**Stored dataset items**
------------------------------------------------------------

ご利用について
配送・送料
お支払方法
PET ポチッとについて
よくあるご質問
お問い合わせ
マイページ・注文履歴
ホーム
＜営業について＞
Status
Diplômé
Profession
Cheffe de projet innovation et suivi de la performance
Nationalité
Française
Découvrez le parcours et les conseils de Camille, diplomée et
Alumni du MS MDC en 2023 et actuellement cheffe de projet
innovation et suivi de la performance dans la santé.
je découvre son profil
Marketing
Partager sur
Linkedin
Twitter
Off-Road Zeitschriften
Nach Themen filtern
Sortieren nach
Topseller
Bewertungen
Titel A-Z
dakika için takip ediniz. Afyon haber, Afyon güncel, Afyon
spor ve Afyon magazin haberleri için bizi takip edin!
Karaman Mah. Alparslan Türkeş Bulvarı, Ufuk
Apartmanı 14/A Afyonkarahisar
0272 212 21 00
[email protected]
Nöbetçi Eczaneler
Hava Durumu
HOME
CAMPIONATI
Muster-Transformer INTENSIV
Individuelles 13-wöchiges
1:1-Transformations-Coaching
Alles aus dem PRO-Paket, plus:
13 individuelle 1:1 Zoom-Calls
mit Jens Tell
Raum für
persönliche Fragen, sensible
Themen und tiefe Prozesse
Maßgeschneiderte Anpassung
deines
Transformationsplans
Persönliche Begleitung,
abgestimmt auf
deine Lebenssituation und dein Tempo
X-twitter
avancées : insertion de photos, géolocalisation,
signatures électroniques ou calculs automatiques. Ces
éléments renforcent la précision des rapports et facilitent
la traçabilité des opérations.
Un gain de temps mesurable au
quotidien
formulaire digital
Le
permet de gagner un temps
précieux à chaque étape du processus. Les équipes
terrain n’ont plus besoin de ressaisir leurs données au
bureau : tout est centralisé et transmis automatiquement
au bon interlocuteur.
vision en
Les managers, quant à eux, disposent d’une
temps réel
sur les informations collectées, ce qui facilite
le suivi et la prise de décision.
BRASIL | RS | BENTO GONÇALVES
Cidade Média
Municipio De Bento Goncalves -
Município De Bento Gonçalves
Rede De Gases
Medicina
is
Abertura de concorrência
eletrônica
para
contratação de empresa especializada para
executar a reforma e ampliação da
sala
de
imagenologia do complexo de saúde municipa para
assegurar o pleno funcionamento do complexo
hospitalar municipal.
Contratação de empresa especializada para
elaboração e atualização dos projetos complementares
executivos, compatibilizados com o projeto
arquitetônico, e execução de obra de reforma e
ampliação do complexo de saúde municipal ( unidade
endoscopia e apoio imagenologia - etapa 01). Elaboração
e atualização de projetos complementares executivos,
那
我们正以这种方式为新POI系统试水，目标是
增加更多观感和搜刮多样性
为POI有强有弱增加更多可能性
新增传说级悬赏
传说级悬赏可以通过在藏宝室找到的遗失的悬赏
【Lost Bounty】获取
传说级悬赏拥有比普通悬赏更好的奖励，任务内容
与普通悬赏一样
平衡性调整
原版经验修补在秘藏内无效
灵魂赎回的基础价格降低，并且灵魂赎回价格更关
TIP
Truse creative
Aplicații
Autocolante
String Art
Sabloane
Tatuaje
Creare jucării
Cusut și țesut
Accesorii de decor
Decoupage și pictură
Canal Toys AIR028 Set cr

------------------------------------------------------------

**WHAT THE TASK REQUIRES**
Your answer should be the full set of records, printed exactly.

**OUTPUT**
ご利用について
配送・送料
お支払方法
PET ポチッとについて
よくあるご質問
お問い合わせ
マイページ・注文履歴
ホーム
＜営業について＞
Status
Diplômé
Profession
Cheffe de projet innovation et suivi de la performance
Nationalité
Française
Découvrez le parcours et les conseils de Camille, diplomée et
Alumni du MS MDC en 2023 et actuellement cheffe de projet
innovation et suivi de la performance dans la santé.
je découvre son profil
Marketing
Partager sur
Linkedin
Twitter
Off-Road Zeitschriften
Nach Themen filtern
Sortieren nach
Topseller
Bewertungen
Titel A-Z
dakika için takip ediniz. Afyon haber, Afyon güncel, Afyon
spor ve Afyon magazin haberleri için bizi takip edin!
Karaman Mah. Alparslan Türkeş Bulvarı, Ufuk
Apartmanı 14/A Afyonkarahisar
0272 212 21 00
[email protected]
Nöbetçi Eczaneler
Hava Durumu
HOME
CAMPIONATI
Muster-Transformer INTENSIV
Individuelles 13-wöchiges
1:1-Transformations-Coaching
Alles aus dem PRO-Paket, plus:
13 individuelle 1:1 Zoom-Calls
mit Jens Tell
Raum für
persönliche Fragen, sensible
Themen und tiefe Prozesse
Maßgeschneiderte Anpassung
deines
Transformationsplans
Persönliche Begleitung,
abgestimmt auf
deine Lebenssituation und dein Tempo
X-twitter
avancées : insertion de photos, géolocalisation,
signatures électroniques ou calculs automatiques. Ces
éléments renforcent la précision des rapports et facilitent
la traçabilité des opérations.
Un gain de temps mesurable au
quotidien
formulaire digital
Le
permet de gagner un temps
précieux à chaque étape du processus. Les équipes
terrain n’ont plus besoin de ressaisir leurs données au
bureau : tout est centralisé et transmis automatiquement
au bon interlocuteur.
vision en
Les managers, quant à eux, disposent d’une
temps réel
sur les informations collectées, ce qui facilite
le suivi et la prise de décision.
BRASIL | RS | BENTO GONÇALVES
Cidade Média
Municipio De Bento Goncalves -
Município De Bento Gonçalves
Rede De Gases
Medicina
is
Abertura de concorrência
eletrônica
para
contratação de empresa especializada para
executar a reforma e ampliação da
sala
de
imagenologia do complexo de saúde municipa para
assegurar o pleno funcionamento do complexo
hospitalar municipal.
Contratação de empresa especializada para
elaboração e atualização dos projetos complementares
executivos, compatibilizados com o projeto
arquitetônico, e execução de obra de reforma e
ampliação do complexo de saúde municipal ( unidade
endoscopia e apoio imagenologia - etapa 01). Elaboração
e atualização de projetos complementares executivos,
那
我们正以这种方式为新POI系统试水，目标是
增加更多观感和搜刮多样性
为POI有强有弱增加更多可能性
新增传说级悬赏
传说级悬赏可以通过在藏宝室找到的遗失的悬赏
【Lost Bounty】获取
传说级悬赏拥有比普通悬赏更好的奖励，任务内容
与普通悬赏一样
平衡性调整
原版经验修补在秘藏内无效
灵魂赎回的基础价格降低，并且灵魂赎回价格更关
TIP
Truse creative
Aplicații
Autocolante
String Art
Sabloane
Tatuaje
Creare jucării
Cusut și țesut
Accesorii de decor
Decoupage și pictură
Canal Toys AIR028 Set cr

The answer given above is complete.